• **WHAT TO WORK ON**: For every line below that includes the word "assign", add one; report the final number and nothing else.

[Machine-readable hardware designs]
———
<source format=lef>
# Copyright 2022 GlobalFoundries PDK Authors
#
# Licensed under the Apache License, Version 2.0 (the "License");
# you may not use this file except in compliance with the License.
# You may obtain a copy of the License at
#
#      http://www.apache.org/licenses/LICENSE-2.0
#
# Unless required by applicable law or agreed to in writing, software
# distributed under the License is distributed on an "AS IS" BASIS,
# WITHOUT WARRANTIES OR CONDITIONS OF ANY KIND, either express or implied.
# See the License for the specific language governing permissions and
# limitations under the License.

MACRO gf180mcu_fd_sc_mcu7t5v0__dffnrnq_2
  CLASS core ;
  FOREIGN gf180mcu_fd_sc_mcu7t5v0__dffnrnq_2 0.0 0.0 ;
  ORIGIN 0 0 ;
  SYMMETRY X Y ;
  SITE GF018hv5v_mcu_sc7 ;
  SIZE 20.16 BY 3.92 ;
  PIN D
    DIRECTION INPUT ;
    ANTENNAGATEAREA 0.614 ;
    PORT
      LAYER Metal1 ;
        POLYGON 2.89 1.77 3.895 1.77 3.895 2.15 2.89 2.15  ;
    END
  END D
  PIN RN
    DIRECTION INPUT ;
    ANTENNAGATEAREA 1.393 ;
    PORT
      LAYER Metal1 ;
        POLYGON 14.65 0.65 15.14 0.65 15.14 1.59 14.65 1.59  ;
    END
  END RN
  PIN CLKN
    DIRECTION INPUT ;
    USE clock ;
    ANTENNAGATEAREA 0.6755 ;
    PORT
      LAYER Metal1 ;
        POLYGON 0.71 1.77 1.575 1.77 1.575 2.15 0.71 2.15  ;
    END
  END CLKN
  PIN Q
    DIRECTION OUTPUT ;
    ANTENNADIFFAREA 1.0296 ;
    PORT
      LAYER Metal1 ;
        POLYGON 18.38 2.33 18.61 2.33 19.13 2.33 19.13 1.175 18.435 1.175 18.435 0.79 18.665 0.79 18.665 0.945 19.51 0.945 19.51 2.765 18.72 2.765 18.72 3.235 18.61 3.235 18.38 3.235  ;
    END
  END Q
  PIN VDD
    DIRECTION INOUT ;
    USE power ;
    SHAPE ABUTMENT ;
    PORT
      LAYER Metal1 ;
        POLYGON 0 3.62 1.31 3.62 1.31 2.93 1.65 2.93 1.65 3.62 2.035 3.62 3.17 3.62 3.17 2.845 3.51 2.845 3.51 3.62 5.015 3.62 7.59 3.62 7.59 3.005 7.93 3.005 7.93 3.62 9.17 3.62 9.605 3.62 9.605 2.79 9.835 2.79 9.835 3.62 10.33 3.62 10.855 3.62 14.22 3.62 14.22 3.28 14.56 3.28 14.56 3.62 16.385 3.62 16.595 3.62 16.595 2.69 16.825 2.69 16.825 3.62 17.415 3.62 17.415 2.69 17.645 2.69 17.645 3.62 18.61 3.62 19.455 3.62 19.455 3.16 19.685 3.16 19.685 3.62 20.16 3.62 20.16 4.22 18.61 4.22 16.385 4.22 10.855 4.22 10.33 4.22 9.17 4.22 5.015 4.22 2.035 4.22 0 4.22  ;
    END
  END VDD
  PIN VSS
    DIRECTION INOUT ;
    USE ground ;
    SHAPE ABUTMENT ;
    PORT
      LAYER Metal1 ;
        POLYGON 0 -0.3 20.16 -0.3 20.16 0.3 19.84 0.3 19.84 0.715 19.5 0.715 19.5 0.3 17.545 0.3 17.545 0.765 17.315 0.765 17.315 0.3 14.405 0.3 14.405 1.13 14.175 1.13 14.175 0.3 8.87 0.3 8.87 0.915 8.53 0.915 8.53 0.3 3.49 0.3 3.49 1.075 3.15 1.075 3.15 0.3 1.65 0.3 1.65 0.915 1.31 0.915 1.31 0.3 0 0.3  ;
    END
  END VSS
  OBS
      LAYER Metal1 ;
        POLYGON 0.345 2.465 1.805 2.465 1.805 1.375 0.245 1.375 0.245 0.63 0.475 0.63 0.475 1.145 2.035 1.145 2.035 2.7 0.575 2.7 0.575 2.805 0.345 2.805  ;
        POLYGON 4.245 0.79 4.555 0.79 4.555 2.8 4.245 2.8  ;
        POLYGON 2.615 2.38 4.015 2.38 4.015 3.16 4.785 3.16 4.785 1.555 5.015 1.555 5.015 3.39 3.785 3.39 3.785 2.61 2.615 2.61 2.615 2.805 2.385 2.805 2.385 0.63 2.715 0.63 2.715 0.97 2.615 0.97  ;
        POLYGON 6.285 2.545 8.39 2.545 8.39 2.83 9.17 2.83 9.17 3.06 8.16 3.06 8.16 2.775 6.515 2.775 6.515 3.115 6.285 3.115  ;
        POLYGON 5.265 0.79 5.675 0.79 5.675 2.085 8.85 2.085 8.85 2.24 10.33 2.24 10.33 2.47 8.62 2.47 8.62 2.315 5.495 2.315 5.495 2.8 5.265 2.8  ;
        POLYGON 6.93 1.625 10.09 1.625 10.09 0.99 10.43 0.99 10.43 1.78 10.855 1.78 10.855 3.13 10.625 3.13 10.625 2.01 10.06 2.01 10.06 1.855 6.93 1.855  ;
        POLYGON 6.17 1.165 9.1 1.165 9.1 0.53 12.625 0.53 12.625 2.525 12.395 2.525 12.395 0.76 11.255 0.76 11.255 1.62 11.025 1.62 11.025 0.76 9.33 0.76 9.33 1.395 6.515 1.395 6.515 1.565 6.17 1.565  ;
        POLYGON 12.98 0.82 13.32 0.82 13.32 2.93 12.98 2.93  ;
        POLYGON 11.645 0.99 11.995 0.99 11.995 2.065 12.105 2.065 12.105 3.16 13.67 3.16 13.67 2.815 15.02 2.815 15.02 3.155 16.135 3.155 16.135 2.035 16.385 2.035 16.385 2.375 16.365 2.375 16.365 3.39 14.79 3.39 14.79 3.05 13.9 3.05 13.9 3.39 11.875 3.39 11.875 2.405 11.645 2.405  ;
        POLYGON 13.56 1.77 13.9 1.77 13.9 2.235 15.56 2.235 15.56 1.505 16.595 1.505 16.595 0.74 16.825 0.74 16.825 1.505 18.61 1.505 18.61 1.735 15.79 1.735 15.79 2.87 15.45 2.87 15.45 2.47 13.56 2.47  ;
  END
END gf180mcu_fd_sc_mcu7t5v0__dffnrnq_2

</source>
———
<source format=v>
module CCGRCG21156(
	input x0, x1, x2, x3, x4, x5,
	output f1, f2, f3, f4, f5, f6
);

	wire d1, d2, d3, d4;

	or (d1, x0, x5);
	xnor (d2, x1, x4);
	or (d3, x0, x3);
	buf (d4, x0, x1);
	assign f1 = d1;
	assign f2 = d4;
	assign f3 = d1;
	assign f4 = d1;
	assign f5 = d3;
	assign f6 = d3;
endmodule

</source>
———
• **RESULT FOR THIS TASK**: 6